Try it:
Below are some records. Print exactly the lines between the one holding "Fargate task storage<a" and the one holding "When provisioned, each", inclusive, and nothing else.

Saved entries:

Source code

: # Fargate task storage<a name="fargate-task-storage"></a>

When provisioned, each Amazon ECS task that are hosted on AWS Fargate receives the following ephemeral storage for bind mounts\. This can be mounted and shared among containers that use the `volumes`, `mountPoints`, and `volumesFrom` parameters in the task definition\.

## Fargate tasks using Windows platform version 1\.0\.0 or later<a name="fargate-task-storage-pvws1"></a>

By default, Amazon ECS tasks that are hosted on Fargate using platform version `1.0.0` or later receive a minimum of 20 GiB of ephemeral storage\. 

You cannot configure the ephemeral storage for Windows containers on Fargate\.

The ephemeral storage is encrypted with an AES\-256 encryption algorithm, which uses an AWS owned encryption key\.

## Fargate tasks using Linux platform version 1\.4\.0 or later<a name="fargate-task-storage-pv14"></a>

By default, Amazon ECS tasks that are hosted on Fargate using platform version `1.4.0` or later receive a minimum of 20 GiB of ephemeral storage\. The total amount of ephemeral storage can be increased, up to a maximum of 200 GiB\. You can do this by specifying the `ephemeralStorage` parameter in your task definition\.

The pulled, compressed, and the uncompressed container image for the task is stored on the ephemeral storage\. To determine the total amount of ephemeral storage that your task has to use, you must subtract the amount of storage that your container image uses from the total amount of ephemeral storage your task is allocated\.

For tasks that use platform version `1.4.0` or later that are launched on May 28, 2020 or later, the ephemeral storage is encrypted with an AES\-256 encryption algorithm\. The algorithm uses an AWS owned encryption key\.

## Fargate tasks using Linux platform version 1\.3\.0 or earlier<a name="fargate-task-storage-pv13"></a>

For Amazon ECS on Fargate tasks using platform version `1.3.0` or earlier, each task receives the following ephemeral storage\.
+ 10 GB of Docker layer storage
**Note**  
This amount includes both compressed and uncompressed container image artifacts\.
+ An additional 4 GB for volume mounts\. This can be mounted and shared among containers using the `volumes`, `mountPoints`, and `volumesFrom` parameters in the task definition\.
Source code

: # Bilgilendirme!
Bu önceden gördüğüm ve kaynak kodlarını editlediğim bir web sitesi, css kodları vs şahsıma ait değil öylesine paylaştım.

Exercise solution:
: # Fargate task storage<a name="fargate-task-storage"></a>

When provisioned, each Amazon ECS task that are hosted on AWS Fargate receives the following ephemeral storage for bind mounts\. This can be mounted and shared among containers that use the `volumes`, `mountPoints`, and `volumesFrom` parameters in the task definition\.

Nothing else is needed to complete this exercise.